(INFORMATION PROVIDED)
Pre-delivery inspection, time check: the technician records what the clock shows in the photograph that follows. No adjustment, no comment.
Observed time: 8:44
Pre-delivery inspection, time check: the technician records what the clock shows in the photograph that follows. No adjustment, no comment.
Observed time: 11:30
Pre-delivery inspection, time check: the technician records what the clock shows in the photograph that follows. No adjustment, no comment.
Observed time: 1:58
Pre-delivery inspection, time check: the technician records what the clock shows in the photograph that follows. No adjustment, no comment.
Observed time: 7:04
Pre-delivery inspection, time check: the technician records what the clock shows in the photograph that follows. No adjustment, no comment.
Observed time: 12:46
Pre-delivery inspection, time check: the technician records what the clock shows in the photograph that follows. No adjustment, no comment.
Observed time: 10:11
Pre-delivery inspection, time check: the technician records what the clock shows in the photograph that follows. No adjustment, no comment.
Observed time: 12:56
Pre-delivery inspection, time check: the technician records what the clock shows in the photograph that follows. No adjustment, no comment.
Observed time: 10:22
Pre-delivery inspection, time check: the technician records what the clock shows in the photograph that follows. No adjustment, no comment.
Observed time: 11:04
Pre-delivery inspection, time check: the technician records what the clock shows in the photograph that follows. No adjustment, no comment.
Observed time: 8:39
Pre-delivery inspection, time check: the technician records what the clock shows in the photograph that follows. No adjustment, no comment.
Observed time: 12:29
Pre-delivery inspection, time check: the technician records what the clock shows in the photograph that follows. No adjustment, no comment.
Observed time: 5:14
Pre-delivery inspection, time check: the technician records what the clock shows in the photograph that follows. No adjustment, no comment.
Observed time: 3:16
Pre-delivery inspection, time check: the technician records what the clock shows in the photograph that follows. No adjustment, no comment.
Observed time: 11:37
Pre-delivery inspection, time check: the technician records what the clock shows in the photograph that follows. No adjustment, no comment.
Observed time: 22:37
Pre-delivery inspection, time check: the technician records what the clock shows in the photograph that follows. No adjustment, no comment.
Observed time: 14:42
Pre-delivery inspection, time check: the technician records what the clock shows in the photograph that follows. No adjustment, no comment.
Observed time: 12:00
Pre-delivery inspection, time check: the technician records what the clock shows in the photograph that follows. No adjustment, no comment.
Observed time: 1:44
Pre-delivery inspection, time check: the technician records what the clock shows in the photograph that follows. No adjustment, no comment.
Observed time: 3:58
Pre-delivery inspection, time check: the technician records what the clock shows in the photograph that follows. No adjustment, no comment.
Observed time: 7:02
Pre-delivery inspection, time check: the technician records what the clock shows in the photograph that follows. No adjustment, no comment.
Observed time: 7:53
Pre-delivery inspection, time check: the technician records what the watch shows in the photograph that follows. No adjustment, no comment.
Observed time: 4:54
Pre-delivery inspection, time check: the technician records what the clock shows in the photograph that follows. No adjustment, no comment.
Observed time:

(WHAT THE EXERCISE ASKS)
Quote the listing word for word, starting with its first line and going on through the line with "Observed time: 5:14". Include both of those lines.

(FULL ANSWER)
Pre-delivery inspection, time check: the technician records what the clock shows in the photograph that follows. No adjustment, no comment.
Observed time: 8:44
Pre-delivery inspection, time check: the technician records what the clock shows in the photograph that follows. No adjustment, no comment.
Observed time: 11:30
Pre-delivery inspection, time check: the technician records what the clock shows in the photograph that follows. No adjustment, no comment.
Observed time: 1:58
Pre-delivery inspection, time check: the technician records what the clock shows in the photograph that follows. No adjustment, no comment.
Observed time: 7:04
Pre-delivery inspection, time check: the technician records what the clock shows in the photograph that follows. No adjustment, no comment.
Observed time: 12:46
Pre-delivery inspection, time check: the technician records what the clock shows in the photograph that follows. No adjustment, no comment.
Observed time: 10:11
Pre-delivery inspection, time check: the technician records what the clock shows in the photograph that follows. No adjustment, no comment.
Observed time: 12:56
Pre-delivery inspection, time check: the technician records what the clock shows in the photograph that follows. No adjustment, no comment.
Observed time: 10:22
Pre-delivery inspection, time check: the technician records what the clock shows in the photograph that follows. No adjustment, no comment.
Observed time: 11:04
Pre-delivery inspection, time check: the technician records what the clock shows in the photograph that follows. No adjustment, no comment.
Observed time: 8:39
Pre-delivery inspection, time check: the technician records what the clock shows in the photograph that follows. No adjustment, no comment.
Observed time: 12:29
Pre-delivery inspection, time check: the technician records what the clock shows in the photograph that follows. No adjustment, no comment.
Observed time: 5:14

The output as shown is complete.